Diketahui, dalam peristiwa itu dua begal yang tewas yakni berinisial P (30), dan OWP (21).
Dalam kasus ini, polisi juga menangkap dua pelaku lain yakni W (32), dan H (17) yang merupakan rekan dari terduga pelaku P dan OWP yang sudah tewas di lokasi saat beraksi.
Saat ini, Polres Lombok Tengah telah menangguhkan penahanan terhadap Amaq Sinta.
Amaq Sinta diberikan penangguhan setelah mendapatkan permintaan dari Kepala Desa setempat untuk menjamin akan tetap mematuhi peroses hukum yang berlaku atas kasusnya tersebut.
Lalu, apakah membela diri saat nyawa terancam bisa ditetapkan sebagai tersangka?
Pengamat Hukum Mulyadi mengatakan, seseorang yang terpaksa membela diri karena nyawanya terancam tidak bisa dijadikan tersangka.
Baca juga: Korban Begal Jadi Tersangka Usai Tewaskan Pembegal, Pengamat Sebut Harus Dilihat Kronologinya Dulu
Hal itu, kata Mulyadi, diatur dalam Pasal 48 KUHP yang menyebutkan, orang yang melakukan tindak pidana karena pengaruh daya paksa tidak dapat di pidana.
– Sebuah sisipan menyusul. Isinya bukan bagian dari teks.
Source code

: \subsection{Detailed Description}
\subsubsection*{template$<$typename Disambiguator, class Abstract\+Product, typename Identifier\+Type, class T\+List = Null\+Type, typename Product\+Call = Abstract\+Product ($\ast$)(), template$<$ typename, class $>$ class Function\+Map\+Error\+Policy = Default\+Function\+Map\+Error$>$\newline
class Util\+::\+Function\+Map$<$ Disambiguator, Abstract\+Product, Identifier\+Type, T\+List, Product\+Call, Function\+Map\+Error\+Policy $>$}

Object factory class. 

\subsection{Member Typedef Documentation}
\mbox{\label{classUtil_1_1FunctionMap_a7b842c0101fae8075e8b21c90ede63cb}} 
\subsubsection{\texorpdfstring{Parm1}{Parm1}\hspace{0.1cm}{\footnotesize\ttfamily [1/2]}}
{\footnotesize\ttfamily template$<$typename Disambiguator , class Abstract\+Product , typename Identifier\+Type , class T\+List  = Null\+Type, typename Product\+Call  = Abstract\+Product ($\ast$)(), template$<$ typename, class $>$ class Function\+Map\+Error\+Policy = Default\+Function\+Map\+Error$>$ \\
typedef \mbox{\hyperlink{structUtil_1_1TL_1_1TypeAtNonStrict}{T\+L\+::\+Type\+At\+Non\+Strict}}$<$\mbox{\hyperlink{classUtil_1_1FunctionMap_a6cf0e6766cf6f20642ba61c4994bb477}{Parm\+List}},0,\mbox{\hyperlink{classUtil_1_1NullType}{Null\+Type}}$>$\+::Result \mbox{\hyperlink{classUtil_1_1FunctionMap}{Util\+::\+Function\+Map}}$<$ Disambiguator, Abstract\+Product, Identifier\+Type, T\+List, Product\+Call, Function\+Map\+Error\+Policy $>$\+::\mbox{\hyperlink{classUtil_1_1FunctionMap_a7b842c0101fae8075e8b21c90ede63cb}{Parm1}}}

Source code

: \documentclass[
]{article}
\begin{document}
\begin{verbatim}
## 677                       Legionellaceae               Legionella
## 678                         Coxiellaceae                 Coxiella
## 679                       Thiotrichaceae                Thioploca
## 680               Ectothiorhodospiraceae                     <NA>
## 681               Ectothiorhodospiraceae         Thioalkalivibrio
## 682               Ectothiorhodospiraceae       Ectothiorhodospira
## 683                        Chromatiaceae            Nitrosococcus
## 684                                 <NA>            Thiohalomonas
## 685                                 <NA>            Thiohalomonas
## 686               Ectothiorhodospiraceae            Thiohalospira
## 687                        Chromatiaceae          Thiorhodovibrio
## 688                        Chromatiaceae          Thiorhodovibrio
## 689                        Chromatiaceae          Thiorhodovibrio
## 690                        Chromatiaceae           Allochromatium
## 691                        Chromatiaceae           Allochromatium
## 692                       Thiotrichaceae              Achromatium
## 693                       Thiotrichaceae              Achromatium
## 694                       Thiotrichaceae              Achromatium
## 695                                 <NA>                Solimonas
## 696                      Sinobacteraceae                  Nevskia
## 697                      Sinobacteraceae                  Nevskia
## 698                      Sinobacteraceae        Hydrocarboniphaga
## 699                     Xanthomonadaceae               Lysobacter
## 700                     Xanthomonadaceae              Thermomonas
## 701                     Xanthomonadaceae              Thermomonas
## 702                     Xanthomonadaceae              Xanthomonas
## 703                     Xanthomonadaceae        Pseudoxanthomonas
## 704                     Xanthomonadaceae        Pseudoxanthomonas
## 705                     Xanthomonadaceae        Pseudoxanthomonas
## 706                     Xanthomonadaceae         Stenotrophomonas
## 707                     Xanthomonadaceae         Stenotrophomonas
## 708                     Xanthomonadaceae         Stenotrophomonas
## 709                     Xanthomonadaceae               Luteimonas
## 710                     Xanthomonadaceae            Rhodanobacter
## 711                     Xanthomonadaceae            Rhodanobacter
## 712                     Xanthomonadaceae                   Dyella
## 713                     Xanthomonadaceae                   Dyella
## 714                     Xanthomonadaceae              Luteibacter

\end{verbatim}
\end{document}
Mulyadi menyebut, tindakan tersebut dikenal dengan overmacht atau keadaan memaksa yang membuat bersangkutan melakukan kegiatan luar biasa dan tak bisa dihindarkan.
"Jadi menurut saya, korban begal tersebut tidak bisa dijadikan tersangka," katanya melalui sambungan telepon kepada Kompas.com, Kamis (14/4/2022) malam.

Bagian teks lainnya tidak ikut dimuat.